Facing the increasing probability of extreme events and their tremendous possible impacts on societies, it is inevitable to investigate their impacts on current and future energy, mobility and information systems. This is also more than valid, facing the aspect that through the network character of those systems, extreme events lead to cascading effects along its system-parts. That is why,natural disasters can have also severe impacts far away from their place of origin. The current globalization and strong interconnectedness around the world is also increasing this aspect. To assess the indirect impacts of natural events, two subprojects were implemented, dealing with supply chain vulnerability under consideration of global interconnectedness and changed consumer mobility requests in the aftermath of a disaster.
Aims / Objective
This project aims to investigate the impacts of natural disasters on supply chain performance as well as changed mobility behavior of households in the aftermath of a disaster. Furthermore recommendations on supply chain design, sourcing strategies and on mobility regulations will be given.

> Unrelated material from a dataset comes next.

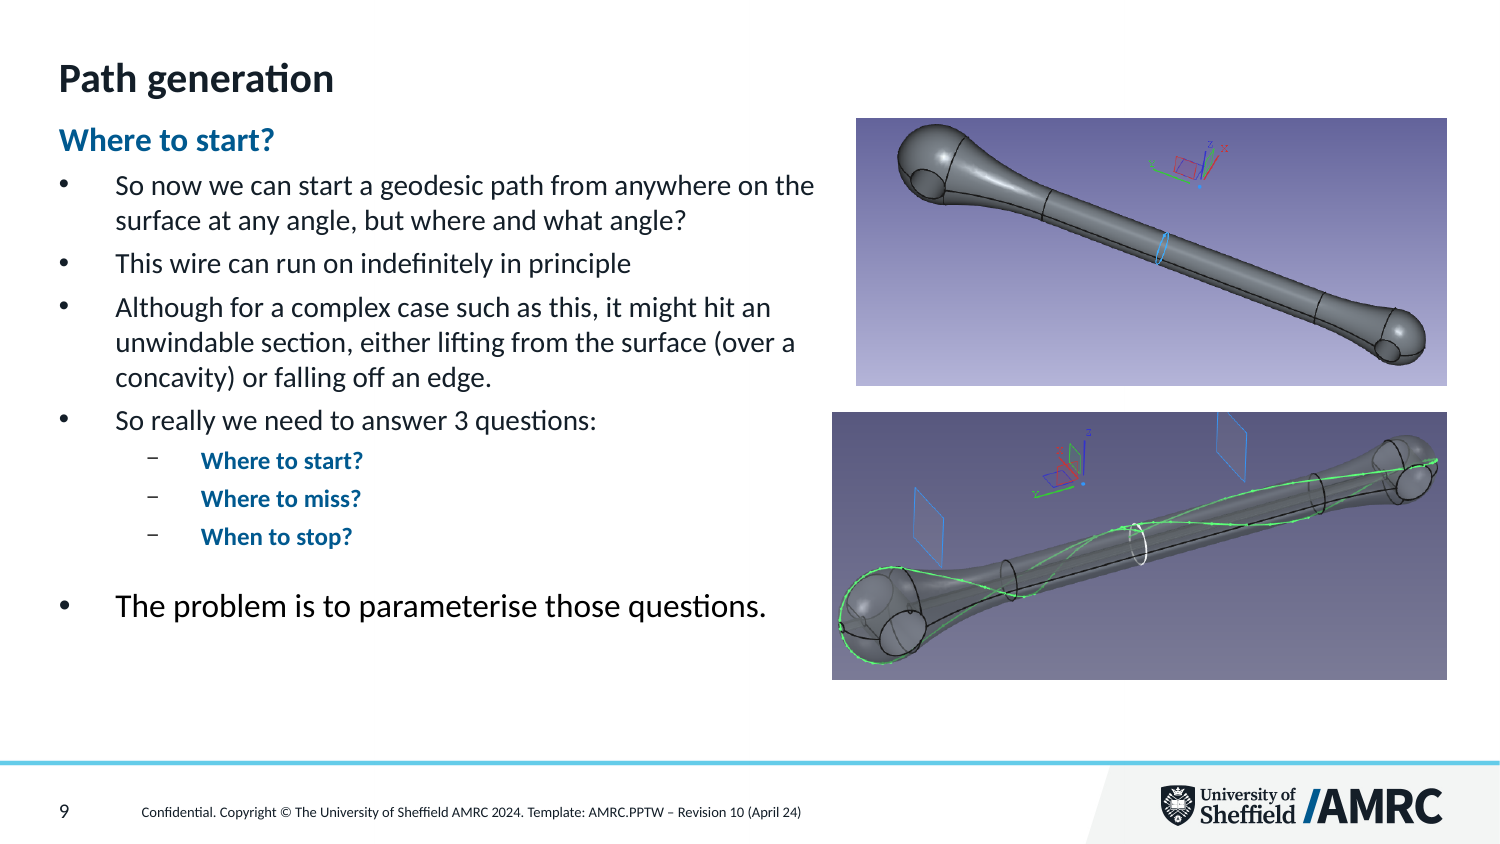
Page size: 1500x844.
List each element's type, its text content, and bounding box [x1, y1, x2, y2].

list Where to start? So now we can start a geodesic path from anywhere on the surface at any angle, but where and what angle? This wire can run on indefinitely in principle Although for a complex case such as this, it might hit an unwindable section, either lifting from the surface (over a concavity) or falling off an edge. So really we need to answer 3 questions: Where to start? Where to miss? When to stop? The problem is to parameterise those questions. [59, 118, 827, 717]
title Path generation [59, 50, 1029, 101]
picture [0, 0, 1500, 844]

Subproject 1: Effects of extreme events on supply chains
For a detailed investigation different vulnerability drivers for a supply chain had been identified and classified according to different types of risk. The aforementioned extreme events are part of the external supply chain risks, which cannot directly be influenced by e.g., a corporation or country. Furthermore, the vulnerability of a place or location is determined by different pre-event characteristics. Those factors can be social, economic, physical and environmental characteristics. In an intensive literature review had those factors been identified and a selection had been made regarding the topic. The next step is the formulation and implementation of the model to assess the impacts of natural disasters on supply chains and the application for defined case studies.
Subproject 2: Effects of extreme events on mobility behavior and mobility systems
In a literature review, information about general mobility behavior and mobility behavior during extreme events could be found, whereas studies dealing with mobility patterns after extreme events could not be found so far. To understand mobility behavior after extreme events it is crucial to examine every day mobility behavior and mobility patterns, i.e. behavior under normal conditions, first. For this, survey data of the German Mobility Panel (MOP) will be investigated with a special focus on trip purposes and modal split for specific groups of persons. In a second step, people, who suffered from extreme events in the past, will be interviewed or a online questionnaire will be used to get information about changing mobility preferences to deviate mobility behavior after extreme events. The next steps will be building a model for the changed mobility behavior and examine the usability of different mobility systems in case of extreme events.
Bartsch, M., Schätter, F., Wiens, M., Schultmann, F. (2016): Schlussbericht BMBF Verbundprojekt SEAK; Teilvorhaben: Methoden zur szenariobasierten multikriteriellen Entscheidungsunterstützung für robuste Lebensmittelwarenketten;
Burkhardt, M. (2021): Impacts of natural disasters on supply chain performance, Phd Thesis, Institute for Industrial Production (IIP), Karlsruhe Institute of Technology (KIT), Karlsruhe, doi:10.5445/KSP/1000105982.
Schmidt, H.-M., Wiens, M., Schultmann, F. (2015): Industrial Vulnerability against Climate Change Impacts – An indicator-Based Analysis for Germany and the Stuttgart Metropolitan Area. The 5th World Sustainability Forum, Basel, 2015.
Schmidt, H-M., Wiens, M., Schultmann, F. (2015): Models for Regionalizing Economic Data and their Applications within the Scope of Forensic Disaster Analyses. Poster session at the European Union General Assembly 2015, Vienna.
Wisotzky, Ch. (2023): Auswirkungen von Hochwasser auf Mobilitätsverhalten – Eine Untersuchung am Beispiel Dresden-Laubegast, Phd Thesis, Institute of Economics (ECON), Karlsruhe Institute of Technology (KIT), Karlsruhe, doi:10.5445/IR/1000157766.